La memoria de la palabra
Actores vestidos de calle
Luisa Castro
Visor
103 páginas | 12 euros
Trece años después de Amor mi señor (2005) publica Luisa Castro este libro en el que se acentúa una considerable depuración expresiva de la primera etapa reunida en Señales con una sola bandera. Poesía reunida (1984-1997). Así como en Amor mi señor el juego con las tradiciones poéticas medievales servía de mediación formal para abordar con emoción distanciada el tratamiento del desamor y sus avatares, en Actores vestidos de calle la poeta efectúa ahora lo que en síntesis podría verse como una plural revisión del sujeto sentimental de su poesía en el tiempo.
Dividido en cinco partes, la primera, “Osetia, 2004”, es una extensa elegía fúnebre por las más de trescientas víctimas, la mayoría niños, de la matanza en la escuela de Beslán por terroristas musulmanes en septiembre de 2004. La voluntad testimonial y el patetismo explícito del poema son excepcionales en la poesía de Luisa Castro y aportan una tonalidad elegíaca que se va modulando diversamente a lo largo del conjunto.
“El círculo vacío” establece el sentido de la reflexión sobre memoria y palabra de la segunda parte con una significativa cita de Lucrecio: “De una oscura materia escribo”. Desde un cierto conceptualismo inicial hasta la expresión sentimental con que se cierra la sección, se constata la densidad dolorosa de la memoria, la conciencia de la pérdida y la culpa, la inevitabilidad de su peso: “lo que no termina, / lo que te persigue / reclamando de ti / lo que no pudiste darle, / lo que no te perdonaste, / eso es lo que sostiene el mundo”. La palabra poética se afianza sobre ese “algo” que oscuramente la origina y que da lugar a su expresión: “el sufrimiento del personaje / que ya no tiene forma, / sólo un vacío, / un vacío que genera imágenes”. Los últimos poemas acentúan la emoción mediante la evocación de la infancia y la figura de la madre y del amor perdido: “no se acaba esa tristeza / con otro amor”.

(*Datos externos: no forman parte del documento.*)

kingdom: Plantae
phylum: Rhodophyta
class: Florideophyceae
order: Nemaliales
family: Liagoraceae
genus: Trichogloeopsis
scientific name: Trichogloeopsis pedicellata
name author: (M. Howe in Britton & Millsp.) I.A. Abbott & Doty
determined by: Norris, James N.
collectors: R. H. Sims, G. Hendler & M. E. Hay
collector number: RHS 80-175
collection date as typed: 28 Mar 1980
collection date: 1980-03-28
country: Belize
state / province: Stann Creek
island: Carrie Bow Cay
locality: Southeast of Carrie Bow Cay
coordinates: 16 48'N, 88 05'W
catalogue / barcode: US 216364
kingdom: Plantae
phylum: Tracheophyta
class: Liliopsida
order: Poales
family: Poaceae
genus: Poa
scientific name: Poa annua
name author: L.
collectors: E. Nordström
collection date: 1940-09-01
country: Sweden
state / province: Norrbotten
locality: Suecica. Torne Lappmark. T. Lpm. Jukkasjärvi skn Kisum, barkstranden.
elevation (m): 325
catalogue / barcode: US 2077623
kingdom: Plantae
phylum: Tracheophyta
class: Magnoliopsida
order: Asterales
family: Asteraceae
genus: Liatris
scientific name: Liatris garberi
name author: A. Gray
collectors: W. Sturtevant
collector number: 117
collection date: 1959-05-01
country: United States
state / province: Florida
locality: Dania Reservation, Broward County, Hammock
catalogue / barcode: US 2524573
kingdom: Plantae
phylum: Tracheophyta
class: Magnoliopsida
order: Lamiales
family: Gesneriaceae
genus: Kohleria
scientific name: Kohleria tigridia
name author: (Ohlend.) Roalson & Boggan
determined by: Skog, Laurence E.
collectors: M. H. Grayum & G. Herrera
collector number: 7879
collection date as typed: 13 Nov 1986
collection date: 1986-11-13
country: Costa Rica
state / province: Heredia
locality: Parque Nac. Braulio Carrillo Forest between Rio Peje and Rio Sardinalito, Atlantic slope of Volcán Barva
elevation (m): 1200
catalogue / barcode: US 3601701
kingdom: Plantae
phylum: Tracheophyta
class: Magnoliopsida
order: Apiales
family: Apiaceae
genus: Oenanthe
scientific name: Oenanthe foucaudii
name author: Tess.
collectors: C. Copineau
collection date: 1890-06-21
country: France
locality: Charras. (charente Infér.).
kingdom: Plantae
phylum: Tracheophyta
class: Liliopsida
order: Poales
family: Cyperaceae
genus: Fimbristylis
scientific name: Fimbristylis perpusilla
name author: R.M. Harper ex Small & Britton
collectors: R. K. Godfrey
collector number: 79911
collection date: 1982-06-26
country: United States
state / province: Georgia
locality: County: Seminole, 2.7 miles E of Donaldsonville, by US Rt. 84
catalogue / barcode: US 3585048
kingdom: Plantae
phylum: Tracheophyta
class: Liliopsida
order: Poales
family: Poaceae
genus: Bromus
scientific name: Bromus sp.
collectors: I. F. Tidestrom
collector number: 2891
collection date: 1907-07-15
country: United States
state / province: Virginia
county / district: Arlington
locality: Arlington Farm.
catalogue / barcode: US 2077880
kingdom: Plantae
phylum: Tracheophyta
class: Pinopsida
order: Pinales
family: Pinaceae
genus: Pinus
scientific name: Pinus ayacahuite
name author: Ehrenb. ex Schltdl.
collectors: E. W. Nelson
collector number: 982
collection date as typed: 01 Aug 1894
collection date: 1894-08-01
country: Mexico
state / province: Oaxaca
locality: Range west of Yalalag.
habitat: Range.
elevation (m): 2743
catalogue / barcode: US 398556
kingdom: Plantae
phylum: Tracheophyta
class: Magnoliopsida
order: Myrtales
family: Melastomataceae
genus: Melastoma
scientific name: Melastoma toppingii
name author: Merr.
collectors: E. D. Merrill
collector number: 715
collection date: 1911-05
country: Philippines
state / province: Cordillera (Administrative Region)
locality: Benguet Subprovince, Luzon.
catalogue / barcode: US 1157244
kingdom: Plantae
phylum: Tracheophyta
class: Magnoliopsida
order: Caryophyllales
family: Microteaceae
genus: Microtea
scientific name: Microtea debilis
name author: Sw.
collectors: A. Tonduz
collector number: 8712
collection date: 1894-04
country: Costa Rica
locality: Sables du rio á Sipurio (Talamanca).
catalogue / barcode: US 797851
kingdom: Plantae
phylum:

Más breves, los poemas de Actores vestidos de calle escenifican de manera elíptica la reflexión sobre la identidad y sus máscaras mediante el cruce de diversas voces: “Y el actor con sus imperfecciones. / Y el que escribe, / tratando de ordenar / lo que sólo el espanto puede producir”. Desde una voluntaria ambigüedad alegórica la incomunicación entre estos personajes deshabitados da lugar, en la sección siguiente, “La isla del abandono”, a una tonalidad sarcástica que nos recuerda La segunda mujer (2006). Siempre, desde el principio, percibimos la cercanía entre los mundos narrativo y poético de la autora, y en los breves poemas de esta sección los motivos del desamor conflictivo, de la despersonalización y de un contradictorio sufrimiento sirven, paralelamente a la diatriba —“el filósofo / seducido por la novedad / que suponía extirpar el corazón de los cuerpos, / separar la carne del alma”—, para la reafirmación de la poética establecida en las secciones anteriores.
“Los poemas de Framura” rinden homenaje a la estancia italiana de la autora. Del escenario italiano al mundo gallego propiciado por la evocación de la madre, esta extensa sección final recupera en términos de mayor sencillez y depuración, con alusiones a la canción tradicional —“dos veces fui a la fuente / y de nada sirvió”— y a un bello beatus ille (p. 93), la extrañeza de la soledad, la continuidad inevitable pero serena del dolor y una cálida evocación de la madre. Un libro de la Luisa Castro de hoy, distinto, denso y sugestivo.